Für unseren Betrieb würde eine Entlastung von ca. 16.000 € entfallen.

Das vergangene Jahr war für die meisten Biobetriebe ausgesprochen schwierig. Absatzprobleme, die gesunkene Erzeugerpreise zur Folge hatten, zudem deutlich geringere Erträge durch die Dürre und schlechtere Qualitäten durch die Nässe im Sommer und dann deutlich gestiegene Kosten für Energie, Versicherungen, Maschinenreparaturen etc. haben für die meisten Betriebe große Löcher in deren Liquidität verursacht.

Von daher kommt eine solche Maßnahme gerade zur falschen Zeit, auch für uns.

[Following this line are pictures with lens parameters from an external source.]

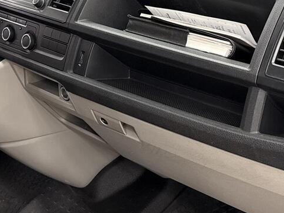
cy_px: 62
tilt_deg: -20.3
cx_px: 112
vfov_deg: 20.3
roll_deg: +1.7
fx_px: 591
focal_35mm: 72
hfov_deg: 27.0
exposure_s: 1/50
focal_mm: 6.76
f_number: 1.78
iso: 250
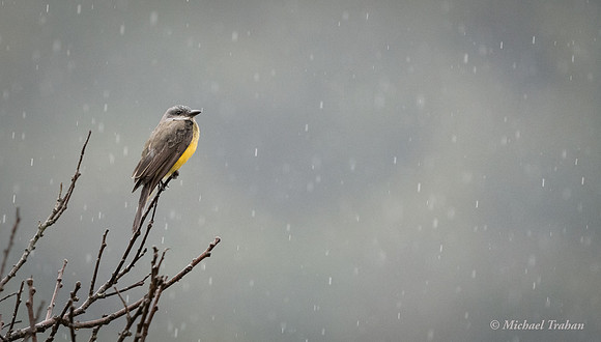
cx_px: 150
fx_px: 17367
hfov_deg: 2.0
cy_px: 133
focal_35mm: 1087
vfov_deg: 1.1
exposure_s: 1/800
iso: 4000
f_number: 6.3
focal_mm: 600
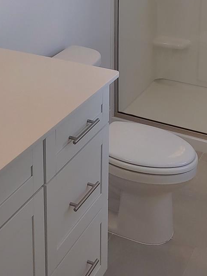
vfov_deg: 28.6
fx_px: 478
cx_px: 58
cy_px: -41
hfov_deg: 24.2
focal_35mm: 60
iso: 50
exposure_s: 1/350
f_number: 1.5
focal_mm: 4.23
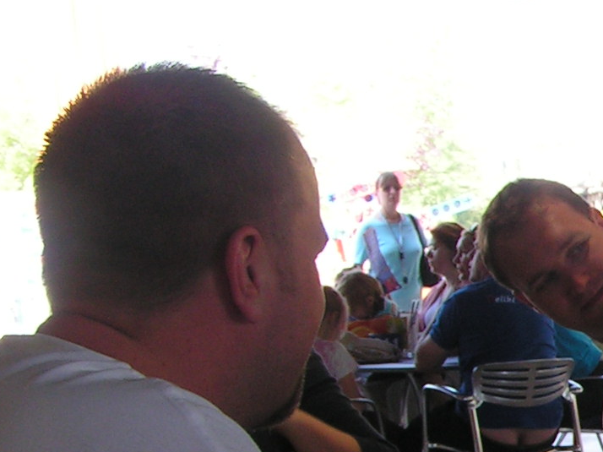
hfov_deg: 14.9
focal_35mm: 121
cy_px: 400
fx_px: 2107
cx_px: 947
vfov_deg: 12.2
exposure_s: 1/40
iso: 50
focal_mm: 6.3
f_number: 4
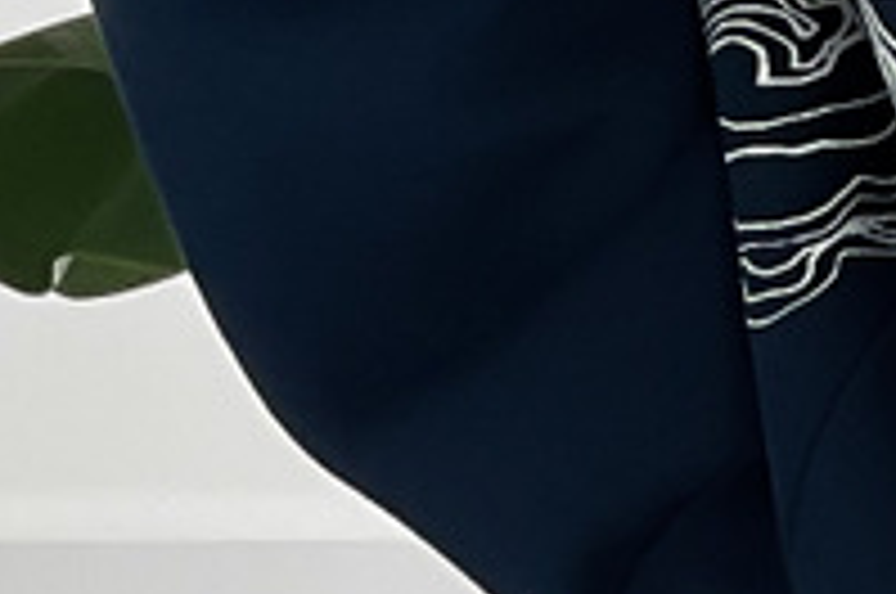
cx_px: 1544
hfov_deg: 8.2
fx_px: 6038
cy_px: 1526
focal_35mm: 243
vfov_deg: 5.4
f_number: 1.8
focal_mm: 3
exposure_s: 1/120
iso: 16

Persönlich und ideell halte ich die Abschaffung aller klimaschädlichen Subventionen für dringend erforderlich und wundere mich über die bisher geringe CO2-Bepreisung von 0,143 € pro Liter Diesel.

Gerade uns als Bauern trifft der Klimawandel direkt. In 2023 Hitze und Dürre im Vorsommer, Nässe im Sommer, Hitze im Herbst (fast 30 °C am 10. September) und nun wieder extreme Nässe, die schlecht für das Bodenleben und die Bodenprozesse ist.

Wenn die steuerlichen Entlastungen wegfallen, wäre angesichts der wirtschaftlich angespannten Lage eine Kompensation erforderlich. Unser Betrieb bindet über die vielen Knicks und den steigenden Humusgehalt in den Böden fortlaufend große Mengen an CO2, bisher ohne eine finanzielle Würdigung. Möglichkeiten, um Anreize für eine klimafreundlichere Landwirtschaft zu geben, gäbe es viele.

Meinen Text habe ich noch vor den landesweiten Protesten am 8. Januar verfasst. Es gab schon im Vorwege Aktionen, von denen wir uns als landwirtschaftlicher Betrieb in aller Deutlichkeit distanzieren.

Wir werden an keiner Demo teilnehmen, wenngleich wir die Abschaffung der Entlastungszahlungen in der vorgesehen Art zurzeit für falsch halten.

Von den Verantwortlichen des Bauernverbandes und weiteren Institutionen, die zu diesen Protesten aufrufen, würde ich bei allem Verständnis doch auch Ideen erwarten, mit welchen Maßnahmen die Landwirte in den kommenden Jahren zur Vermeidung der weiteren Klimaerwärmung beitragen wollen.

Ich hoffe, dass das „aufgeheizte Klima“ nicht zu Handlungen führen wird, die unserer demokratischen Gesellschaft nicht würdig sind. Erste Ausschreitungen, wie letzte Woche in Schlüttsiel gegen die Fähranlandung von Robert Habeck, lassen Böses ahnen.

Die Wut, die zu solchen Aktionen, oder sind es eher Reaktionen, führt, hat ihre Ursache letztlich in einer erlebten Not. So halte ich es eher für angemessen, für die Demonstrationen Verständnis aufzubringen, als mich von meinen, wenn auch überwiegend konventionell wirtschaftenden Berufskollegen, die daran teilnehmen, zu distanzieren.

Dass wir Bauern nun durch Behinderungen und Blockaden unsere Macht demonstrieren, statt die darunter liegende Ohnmacht zu zeigen macht es mir schwerer.

Es zeigt sich mir gerade hier, Friede wird im eigenen Inneren errungen.